___ Text excerpt

On appeal, Ms. Segovia raises the three issues she raised in the district court: (1) the VE’s testimony differed, without explanation, from the specifications of the DOT; (2) the ALJ improperly assessed her credibility; and (3) the ALJ disregarded her treating physicians’ opinions about her condition. “We review the commissioner’s decision only to determine whether substantial evidence supports that decision and whether the applicable legal standards were applied correctly.” Shepherd v. Apfel, 184 F.3d 1196, 1199 (10th Cir.1999).

A.

Ms. Segovia first contends that the VE’s testimony conflicts with the DOT because the descriptions in the DOT and the SCO for ticket taker, usher, and cafeteria attendant require fingering and reaching capabilities that are beyond her assessed RFC. As part of this argument, she contends there are not significant numbers of usher positions in the economy. The Commissioner argues that Ms. Segovia waived her usher-related arguments because (1) she did not object to the magistrate judge’s finding that she could perform the usher job and (2) she did not argue that the usher job does not exist in significant numbers until she filed her objections to the magistrate judge’s findings and recommendations. The Commissioner also submits that Ms. Segovia’s RFC permits her to perform the ticket-taker and cafeteria-attendant jobs.

As the Commissioner argues, “[t]his court has adopted a firm waiver rule which provides that a litigant’s failure to file timely objections to a magistrate’s report and recommendation waives appellate review of both the factual and legal determinations.” Key Energy Res. Inc. v. Merrill (In re Key Energy Res. Inc.), 230 F.3d 1197, 1199-1200 (10th Cir.2000) (quotation and brackets omitted); see also Soliz v. Chater, 82 F.3d 373, 375-76 (10th Cir.1996) (applying firm waiver rule in Social Security case). It is immaterial whether Ms. Segovia waived her ability to argue whether she can perform the usher job, however, because the result is the same. The record supports the Commissioner’s decision that Ms. Segovia can perform the usher job. Specifically, the SCO states the position requires only occasional fingering and occasional reaching, which limitations are consistent with Ms. Segovia’s RFC. See SCO § 09.05.08; Aplt.App. at 442-43.

______

- Required tasks
#1 In the excerpt from the Segovia appeal, how much fingering and reaching does the SCO require for the usher position?
#2 Carry on the excerpt from the Segovia appeal, beginning after its final sentence.

___ Given entries

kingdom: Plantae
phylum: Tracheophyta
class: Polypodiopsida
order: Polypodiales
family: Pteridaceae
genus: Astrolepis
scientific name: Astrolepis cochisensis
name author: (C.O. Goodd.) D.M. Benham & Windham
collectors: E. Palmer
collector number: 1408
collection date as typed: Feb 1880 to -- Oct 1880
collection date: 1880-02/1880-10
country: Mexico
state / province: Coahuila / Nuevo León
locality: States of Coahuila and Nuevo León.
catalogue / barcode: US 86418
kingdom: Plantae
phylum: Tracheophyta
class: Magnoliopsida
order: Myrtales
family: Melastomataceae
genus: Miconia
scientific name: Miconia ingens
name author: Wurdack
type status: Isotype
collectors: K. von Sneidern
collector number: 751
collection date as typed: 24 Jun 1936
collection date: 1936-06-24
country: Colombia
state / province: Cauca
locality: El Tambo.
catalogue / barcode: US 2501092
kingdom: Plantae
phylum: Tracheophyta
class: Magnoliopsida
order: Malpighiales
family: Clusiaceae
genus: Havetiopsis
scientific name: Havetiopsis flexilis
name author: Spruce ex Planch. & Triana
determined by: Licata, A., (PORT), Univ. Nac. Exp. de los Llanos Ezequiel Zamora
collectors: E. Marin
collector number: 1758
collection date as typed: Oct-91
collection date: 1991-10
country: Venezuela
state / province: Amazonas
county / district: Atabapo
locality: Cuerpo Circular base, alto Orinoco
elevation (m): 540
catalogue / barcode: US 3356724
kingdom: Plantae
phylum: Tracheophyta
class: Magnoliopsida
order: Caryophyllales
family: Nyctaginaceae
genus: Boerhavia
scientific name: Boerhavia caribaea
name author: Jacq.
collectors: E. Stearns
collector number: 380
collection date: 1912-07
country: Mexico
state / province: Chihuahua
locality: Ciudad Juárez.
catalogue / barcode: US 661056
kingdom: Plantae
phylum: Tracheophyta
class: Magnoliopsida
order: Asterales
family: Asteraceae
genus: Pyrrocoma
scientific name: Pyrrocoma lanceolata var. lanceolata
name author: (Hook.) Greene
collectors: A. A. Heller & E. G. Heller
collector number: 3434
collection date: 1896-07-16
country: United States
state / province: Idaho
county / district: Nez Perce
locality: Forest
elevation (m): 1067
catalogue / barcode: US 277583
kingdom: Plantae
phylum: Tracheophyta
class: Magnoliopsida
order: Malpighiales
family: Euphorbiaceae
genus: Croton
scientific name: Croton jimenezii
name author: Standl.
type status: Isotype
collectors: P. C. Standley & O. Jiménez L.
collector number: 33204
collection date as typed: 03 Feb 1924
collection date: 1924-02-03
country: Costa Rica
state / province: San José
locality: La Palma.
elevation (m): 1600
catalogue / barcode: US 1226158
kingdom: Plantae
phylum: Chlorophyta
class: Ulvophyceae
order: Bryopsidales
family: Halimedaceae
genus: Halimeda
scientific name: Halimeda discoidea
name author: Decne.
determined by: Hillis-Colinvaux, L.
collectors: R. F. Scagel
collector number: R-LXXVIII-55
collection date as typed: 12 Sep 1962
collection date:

______

- Answer set
#1 The SCO requires only occasional fingering and occasional reaching for the usher position.

#2
The next question is whether Ms. Segovia waived the argument that usher jobs do not exist in significant numbers because she did not discuss the point until she filed her objections. Generally, “[Tissues raised for the first time in objections to the magistrate judge’s recommendation are deemed waived.” Marshall v. Chater, 75 F.3d 1421, 1426 (10th Cir.1996). In this case, we are not convinced that Ms. Segovia had reason to argue whether any one of the positions existed in significant num *804 bers until the magistrate judge raised the issue, and thus we decline to find this issue waived.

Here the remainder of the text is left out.